“Convoy” 40 Years Later
Sep 10, 2015 02:35PM
By Max Sparber
In the 1975 trucker song “Convoy,” a voice can be heard on a CB radio. “What’s your 20?” the voice asks, code for “what’s your location.” The answer comes back: “Omaha.”
Of course it did. The song itself was from Omaha. And while there were a lot of trucker songs in the 1970s, few could boast the sort of strange backstory “Convoy” could, and none could look to the sort of future the song had.
First, the backstory: “Convoy” was the product of a successful advertising campaign. The product was Old Home Bread, the advertising agency was Omaha’s Bozell & Jacobs. They conceived of a series of ads featuring a truck driver delivering bread to a diner waitress. The waitress was named Mavis Davis. The truck driver was C.W. McCall.
The campaign proved to be popular—so much so that McCall broke off to be an independent character, releasing a number of recordings. The lyrics and singing voice for McCall belonged to Bill Fries, while the songs were written by Chip Davis. Fries later became mayor of Ouray, Colorado, while Davis founded Mannheim Steamroller.
“I said one time that I would never live in Nebraska and I would never write country music,” Davis explains. “I guess we see how that all worked out. My love of music was really in the classical area but my good fortune—and I mean fortune—came by way of writing “Convoy.””
The song tells the story of a lawbreaking, protesting collection of truckers riding cross-country together as a miles-long ribbon of working class antiheroes communicating on CB radios. It became a crossover hit, spending six weeks in the number one slot on the country charts and a week as number one on the pop charts.

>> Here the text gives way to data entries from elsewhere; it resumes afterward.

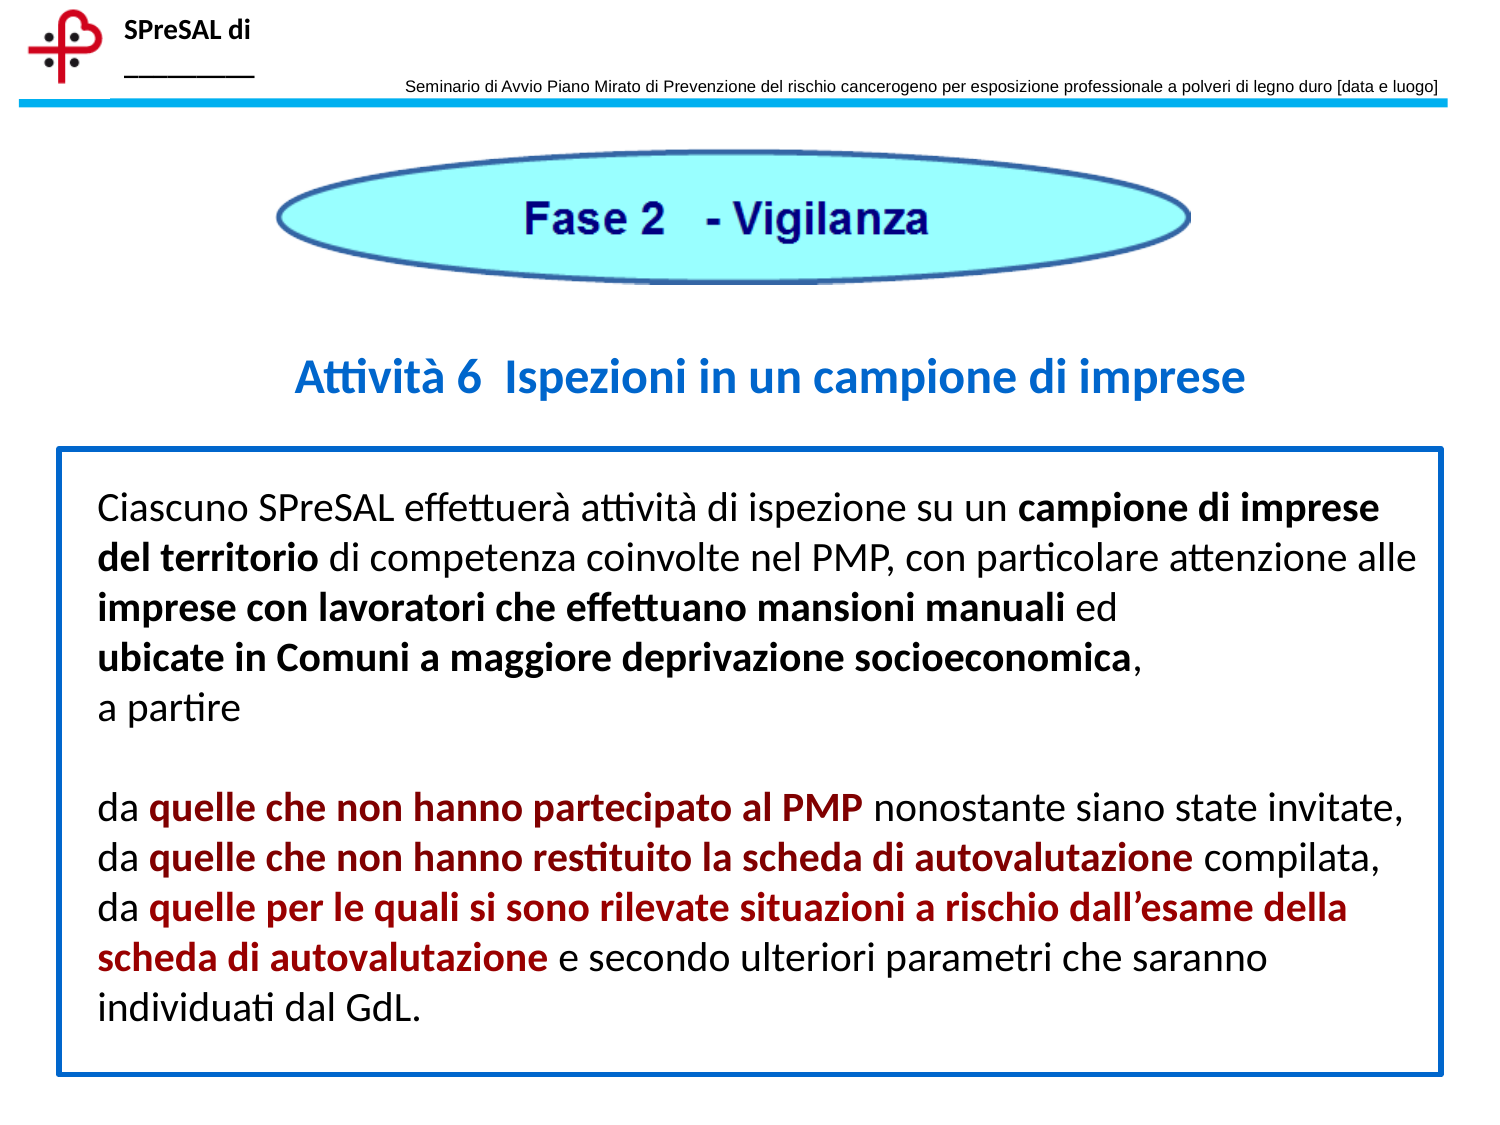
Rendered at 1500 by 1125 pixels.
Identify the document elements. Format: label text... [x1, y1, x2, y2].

text_box Ciascuno SPreSAL effettuerà attività di ispezione su un campione di imprese del territorio di competenza coinvolte nel PMP, con particolare attenzione alle imprese con lavoratori che effettuano mansioni manuali ed ubicate in Comuni a maggiore deprivazione socioeconomica, a partire da quelle che non hanno partecipato al PMP nonostante siano state invitate, da quelle che non hanno restituito la scheda di autovalutazione compilata, da quelle per le quali si sono rilevate situazioni a rischio dall’esame della scheda di autovalutazione e secondo ulteriori parametri che saranno individuati dal GdL. [82, 472, 1441, 1028]
text_box Seminario di Avvio Piano Mirato di Prevenzione del rischio cancerogeno per esposizione professionale a polveri di legno duro [data e luogo] [385, 68, 1460, 103]
picture [275, 148, 1192, 285]
picture [17, 0, 110, 99]
text_box Attività 6 Ispezioni in un campione di imprese [279, 335, 1299, 402]
text_box [59, 448, 1441, 1075]
text_box [105, 98, 1448, 108]
text_box [0, 347, 1276, 673]
text_box SPreSAL di _________ [114, 3, 286, 88]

As a result, “Convoy” joined the ranks of country songs in the ‘70s that became films along with “Harper Valley PTA,” “Ode to Billy Joe,” and “Take This Job and Shove It.” The film version began shooting in 1977 and boasted an impressive collection of talent. Country legend Kris Kristofferson was cast in the lead along with Oscar-nominated Ali MacGraw and character actor Burt Young. Oscar-winner Ernest Borgnine was the villainous county sheriff determined to break up the I-can’t-drive-55 convoy.
“Convoy” was a pop culture sensation and helped spawn an era when CB radios were all but ubiquitous in every vehicle, even your mom’s station wagon, but Davis and Mannheim Steamroller are also celebrating a pair of even more notable milestones.
This summer, public television stations throughout the U.S. will air Mannheim Steamroller 30/40 Live. The concert special marks two anniversaries for the hugely successful act; their debut album, Fresh Aire, was released four decades ago, followed ten years later by the release of Mannheim Steamroller Christmas, their first holiday album, to huge success.
‘“Convoy’ and the other 12 hits we had,” Davis explains, “ultimately funded Mannheim Steamroller and [record label] American Gramaphone. I’m a lucky guy. Going from a semi to a steamroller wasn’t all that difficult.”